## [Task to carry out]
Each line of the entries below that includes "Making" belongs in your answer.

Stored items from a collection
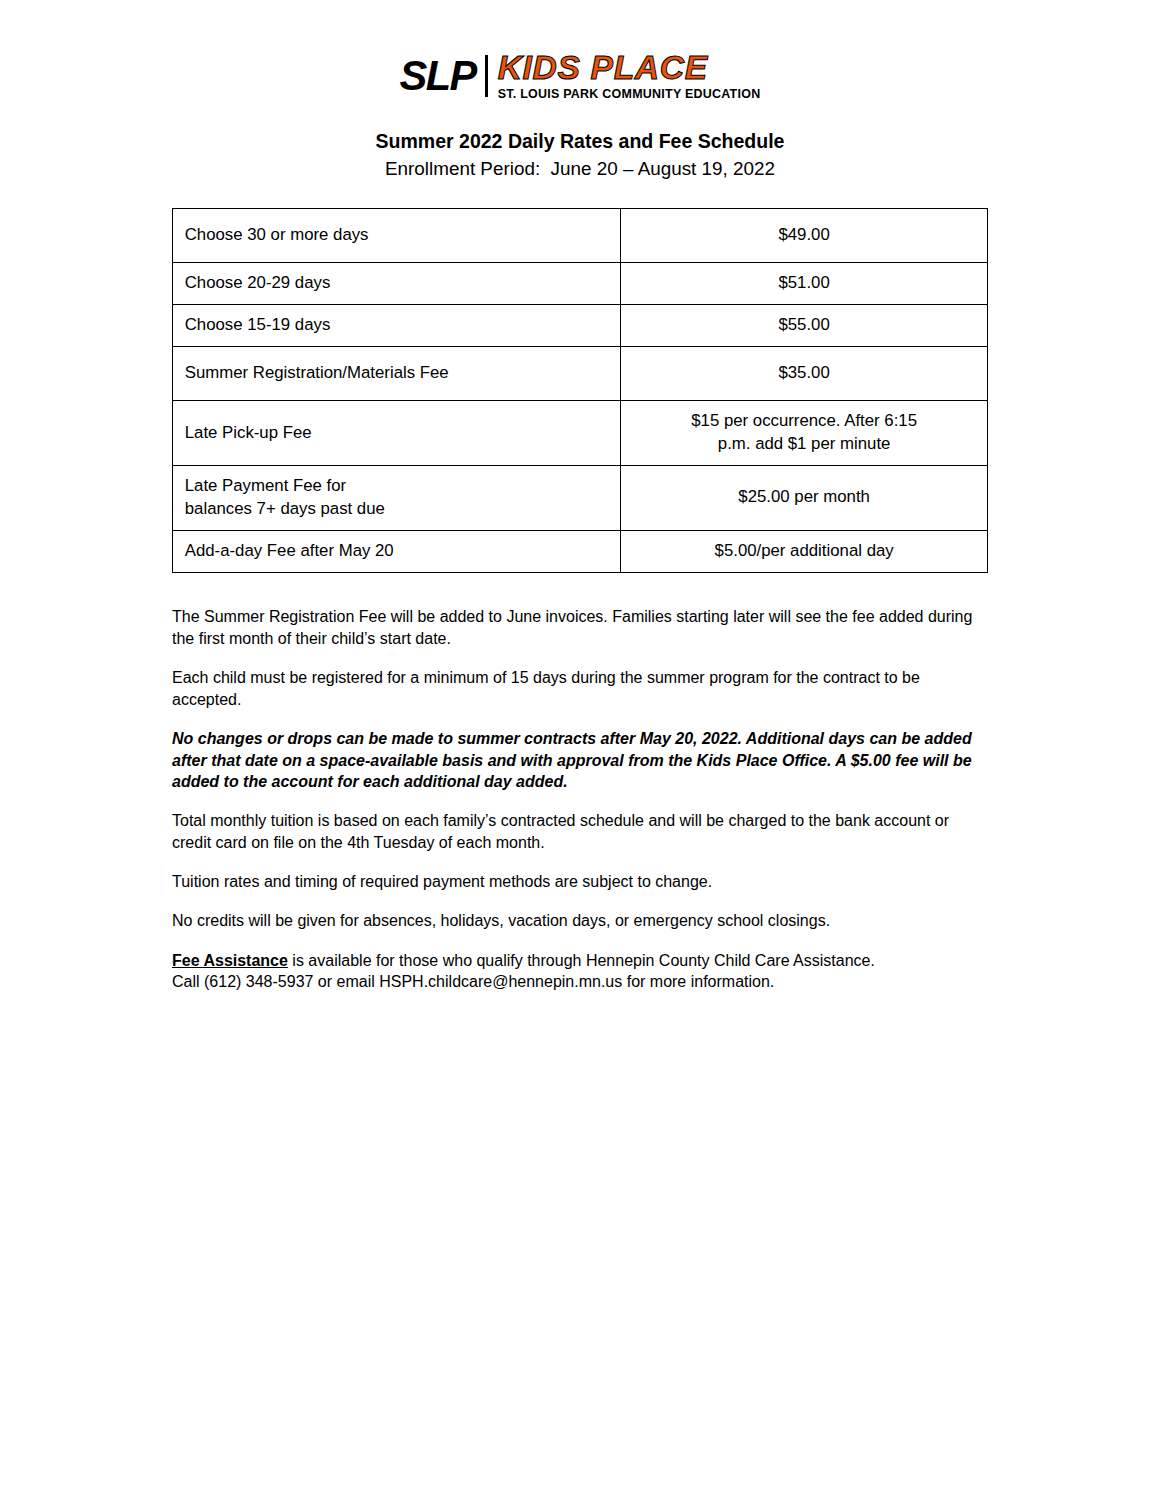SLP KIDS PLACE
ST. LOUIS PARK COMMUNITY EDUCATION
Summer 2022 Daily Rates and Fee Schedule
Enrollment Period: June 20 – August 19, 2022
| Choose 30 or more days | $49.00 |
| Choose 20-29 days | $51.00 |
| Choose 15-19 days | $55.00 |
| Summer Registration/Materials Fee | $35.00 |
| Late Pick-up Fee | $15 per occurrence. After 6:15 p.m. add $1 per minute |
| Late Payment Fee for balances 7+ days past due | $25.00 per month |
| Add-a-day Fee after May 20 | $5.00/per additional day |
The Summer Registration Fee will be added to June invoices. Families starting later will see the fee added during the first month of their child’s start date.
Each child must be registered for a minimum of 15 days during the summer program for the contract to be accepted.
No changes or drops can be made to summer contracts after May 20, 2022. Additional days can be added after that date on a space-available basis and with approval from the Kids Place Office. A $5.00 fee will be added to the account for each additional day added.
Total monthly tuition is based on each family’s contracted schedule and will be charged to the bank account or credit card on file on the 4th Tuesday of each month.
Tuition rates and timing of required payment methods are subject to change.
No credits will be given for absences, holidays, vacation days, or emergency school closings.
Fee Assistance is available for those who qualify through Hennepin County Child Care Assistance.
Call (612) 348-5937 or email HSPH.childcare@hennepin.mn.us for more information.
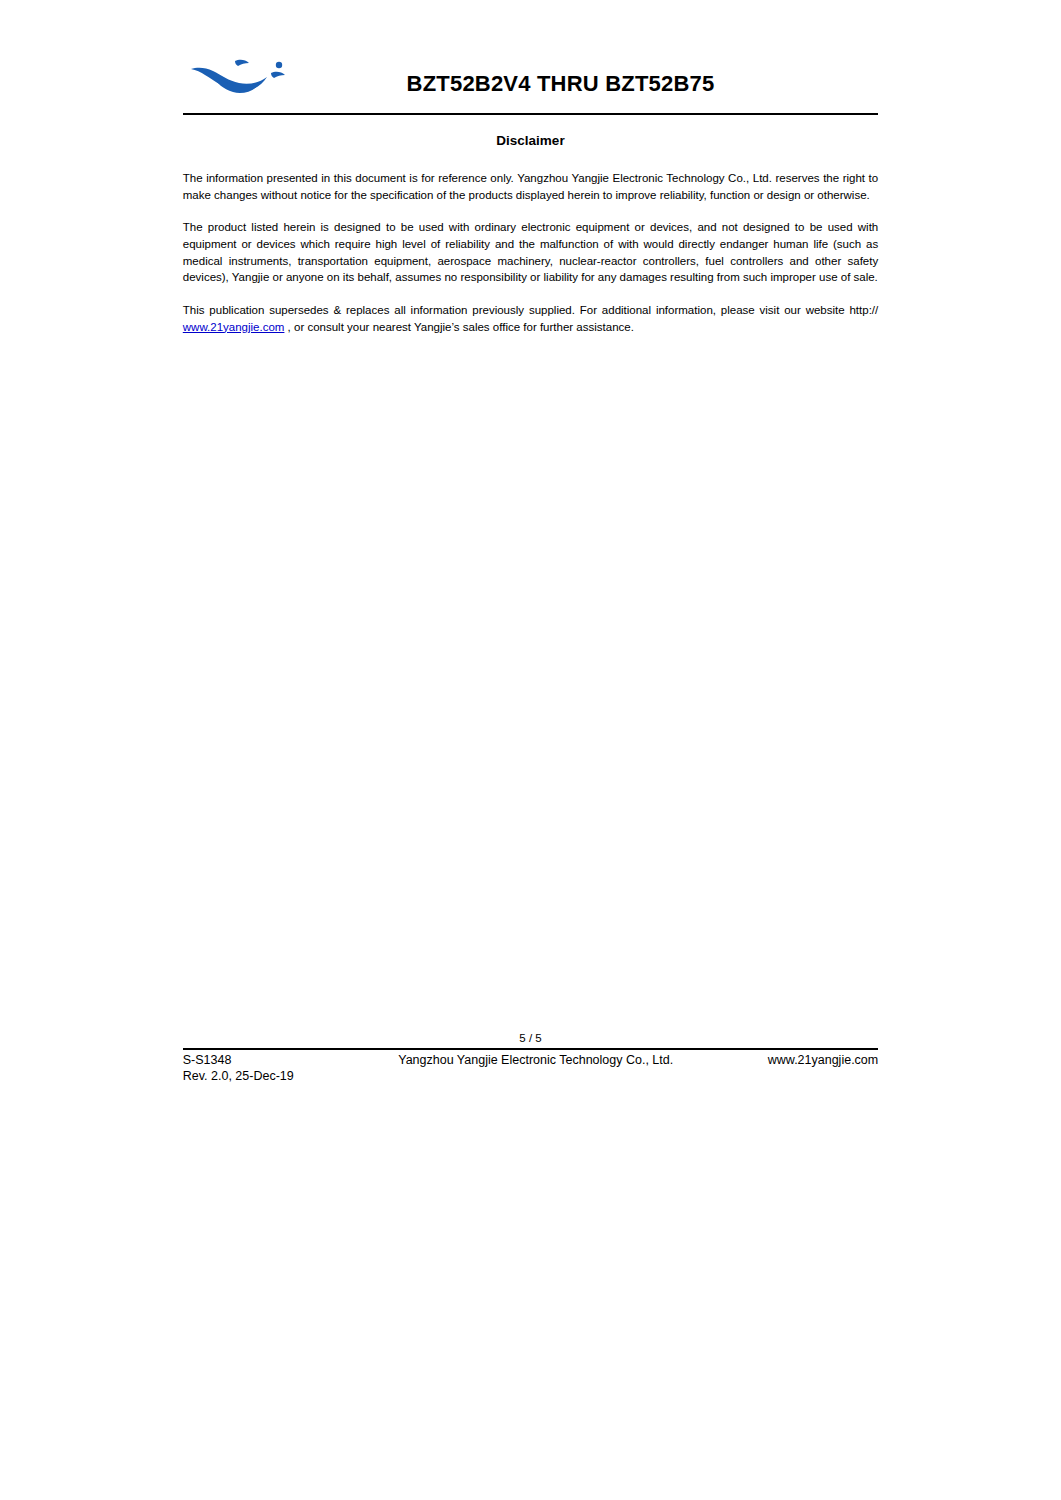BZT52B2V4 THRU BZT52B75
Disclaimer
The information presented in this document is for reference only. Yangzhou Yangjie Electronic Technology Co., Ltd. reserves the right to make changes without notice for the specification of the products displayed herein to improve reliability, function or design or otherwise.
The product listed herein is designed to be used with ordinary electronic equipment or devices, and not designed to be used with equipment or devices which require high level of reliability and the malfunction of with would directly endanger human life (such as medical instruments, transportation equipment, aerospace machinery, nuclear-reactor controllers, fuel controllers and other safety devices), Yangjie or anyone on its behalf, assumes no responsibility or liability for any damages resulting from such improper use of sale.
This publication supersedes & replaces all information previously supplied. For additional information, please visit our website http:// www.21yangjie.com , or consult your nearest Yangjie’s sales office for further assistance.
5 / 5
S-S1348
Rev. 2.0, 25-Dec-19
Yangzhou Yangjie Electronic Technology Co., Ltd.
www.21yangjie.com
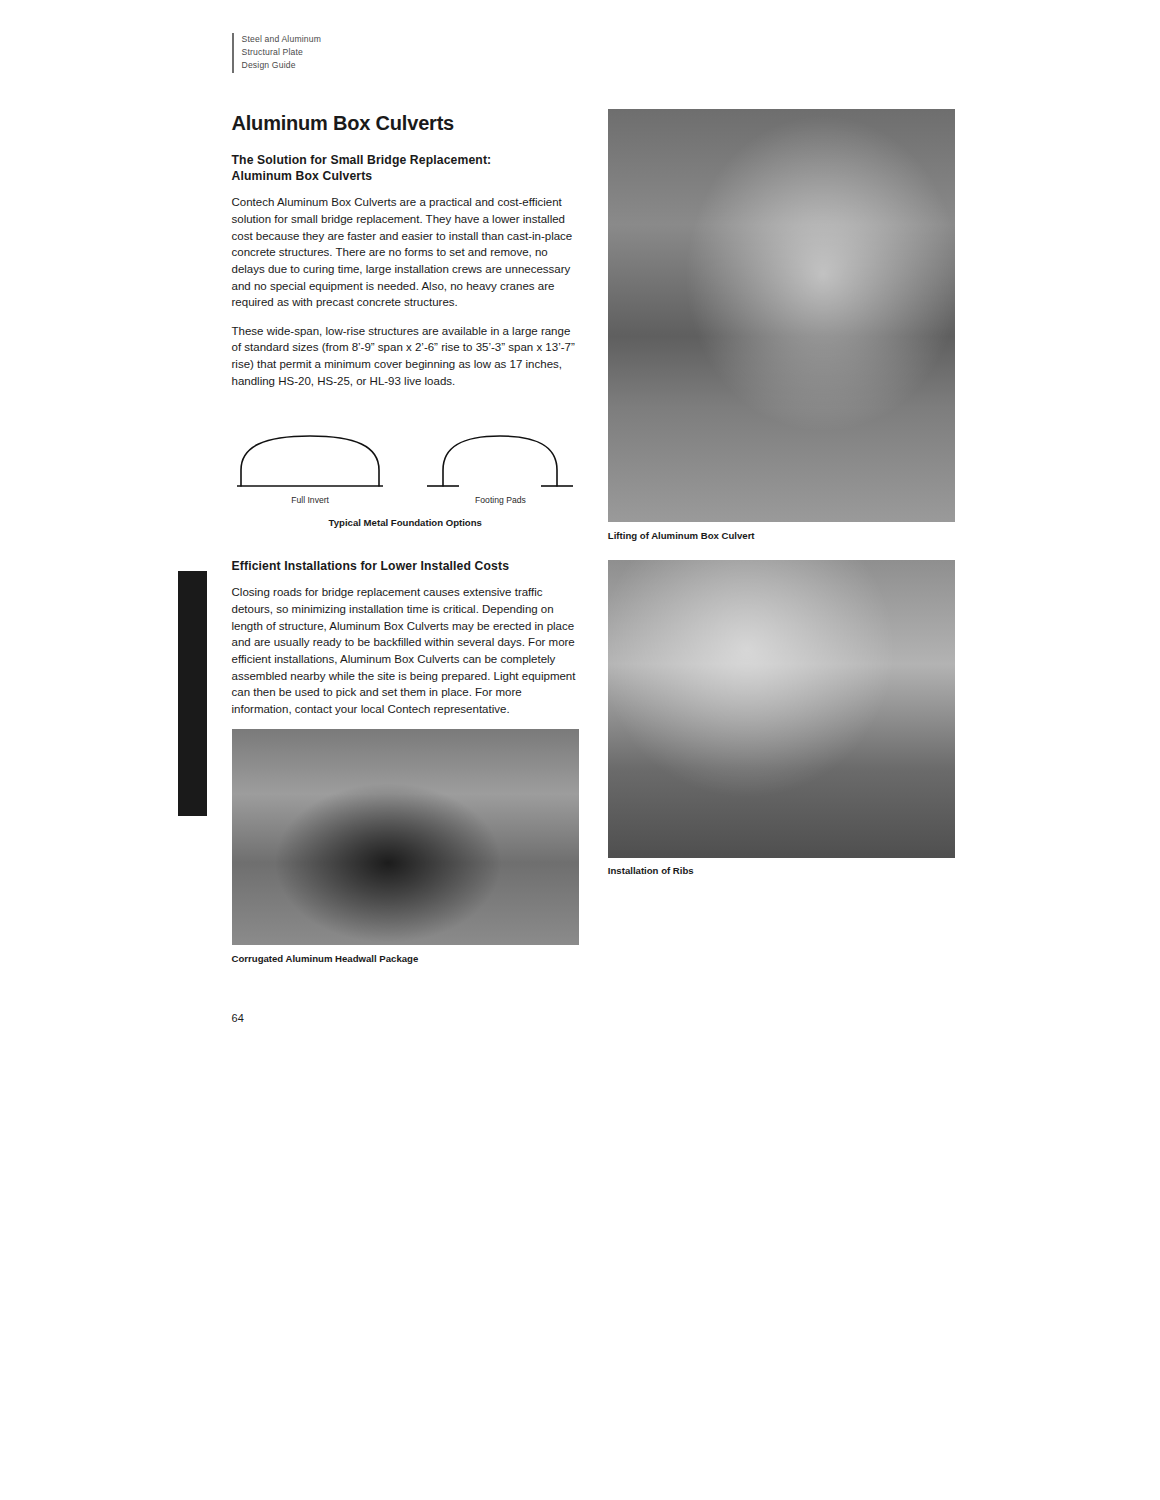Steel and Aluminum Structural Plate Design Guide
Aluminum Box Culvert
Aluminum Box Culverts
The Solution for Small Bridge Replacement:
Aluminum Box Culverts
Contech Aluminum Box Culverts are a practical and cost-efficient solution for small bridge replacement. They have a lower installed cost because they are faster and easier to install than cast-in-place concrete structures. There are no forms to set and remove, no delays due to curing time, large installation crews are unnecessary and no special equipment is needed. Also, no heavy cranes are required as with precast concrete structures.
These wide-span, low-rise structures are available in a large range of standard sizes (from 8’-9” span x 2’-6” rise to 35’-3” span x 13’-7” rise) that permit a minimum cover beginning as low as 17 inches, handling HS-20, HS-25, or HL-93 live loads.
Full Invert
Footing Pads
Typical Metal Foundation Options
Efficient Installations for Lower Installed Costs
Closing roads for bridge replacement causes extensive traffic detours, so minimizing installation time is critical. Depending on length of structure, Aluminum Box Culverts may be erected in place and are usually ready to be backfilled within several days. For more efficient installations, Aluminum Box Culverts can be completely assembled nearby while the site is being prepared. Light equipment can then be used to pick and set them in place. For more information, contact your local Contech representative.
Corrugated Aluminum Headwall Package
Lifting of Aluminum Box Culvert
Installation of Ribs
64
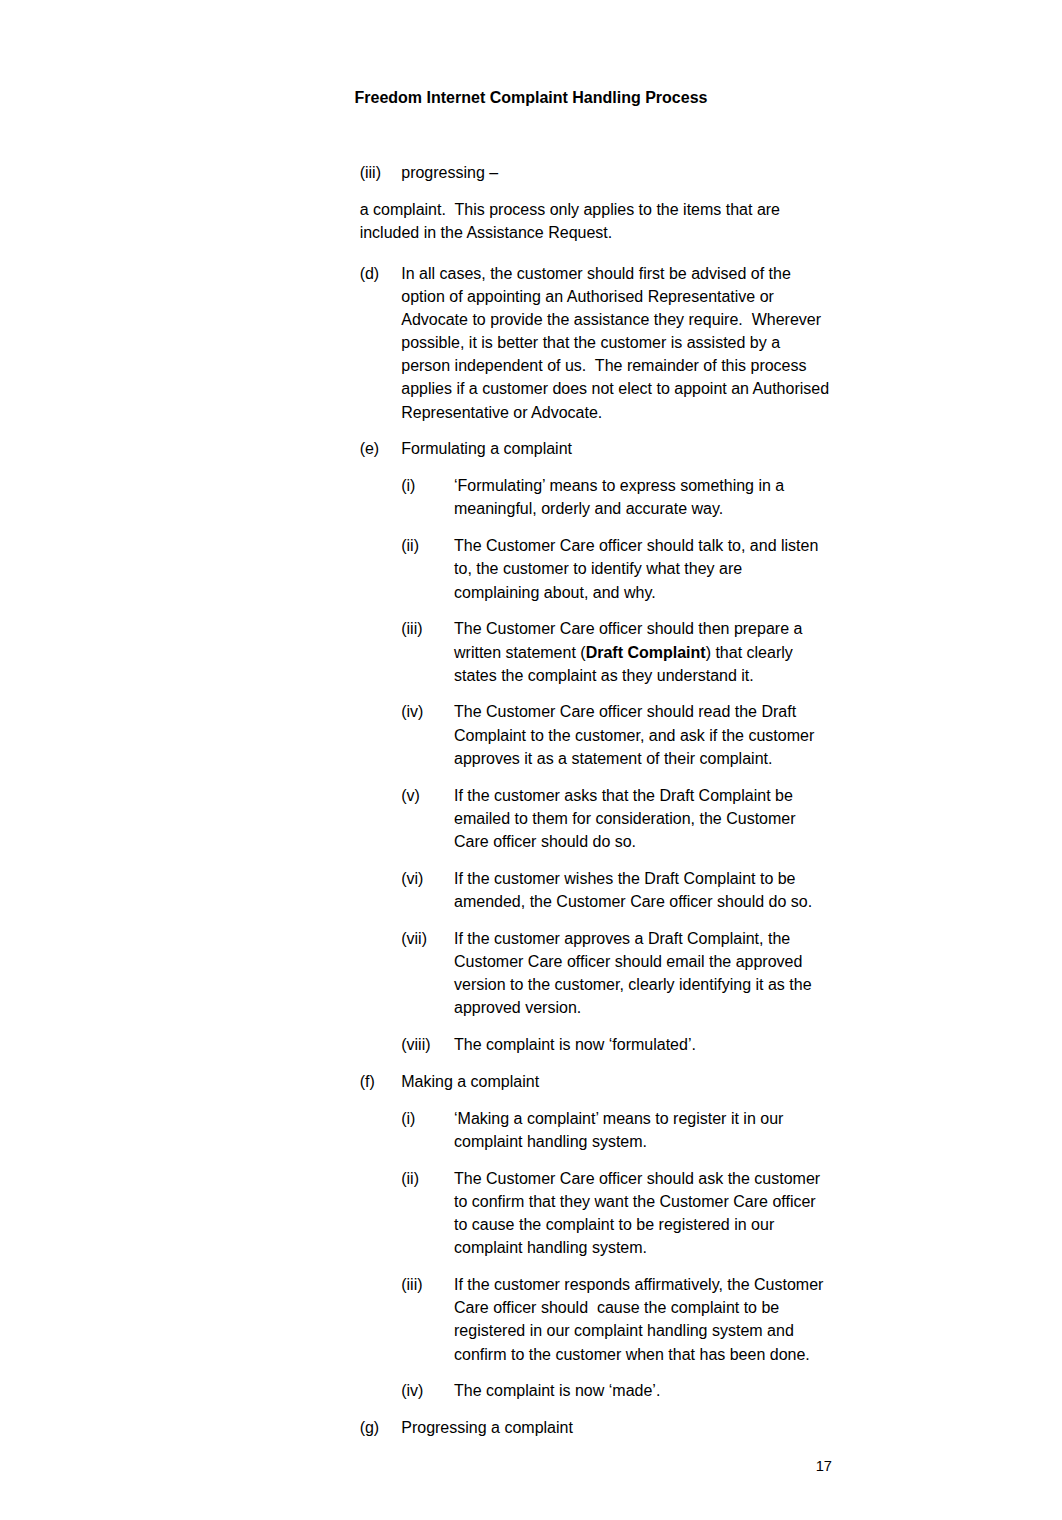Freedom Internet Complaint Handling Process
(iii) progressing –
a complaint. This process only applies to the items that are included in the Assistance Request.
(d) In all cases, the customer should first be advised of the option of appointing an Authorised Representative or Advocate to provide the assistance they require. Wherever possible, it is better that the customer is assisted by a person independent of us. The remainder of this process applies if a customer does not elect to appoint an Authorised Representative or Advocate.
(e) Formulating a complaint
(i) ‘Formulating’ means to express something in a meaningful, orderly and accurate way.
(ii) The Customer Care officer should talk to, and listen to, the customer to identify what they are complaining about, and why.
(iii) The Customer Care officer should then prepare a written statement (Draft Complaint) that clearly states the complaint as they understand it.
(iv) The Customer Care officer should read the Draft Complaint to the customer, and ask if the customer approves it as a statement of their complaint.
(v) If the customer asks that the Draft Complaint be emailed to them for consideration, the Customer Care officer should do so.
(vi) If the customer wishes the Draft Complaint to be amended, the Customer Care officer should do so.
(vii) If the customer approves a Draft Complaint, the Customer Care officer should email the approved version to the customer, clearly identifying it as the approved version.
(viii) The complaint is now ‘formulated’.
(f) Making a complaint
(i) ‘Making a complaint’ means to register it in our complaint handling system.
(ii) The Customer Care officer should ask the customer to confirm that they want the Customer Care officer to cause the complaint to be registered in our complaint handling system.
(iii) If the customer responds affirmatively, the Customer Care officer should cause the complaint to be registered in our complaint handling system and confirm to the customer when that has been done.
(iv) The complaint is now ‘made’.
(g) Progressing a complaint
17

## [Answer to this problem]
(f) Making a complaint
(i) ‘Making a complaint’ means to register it in our complaint handling system.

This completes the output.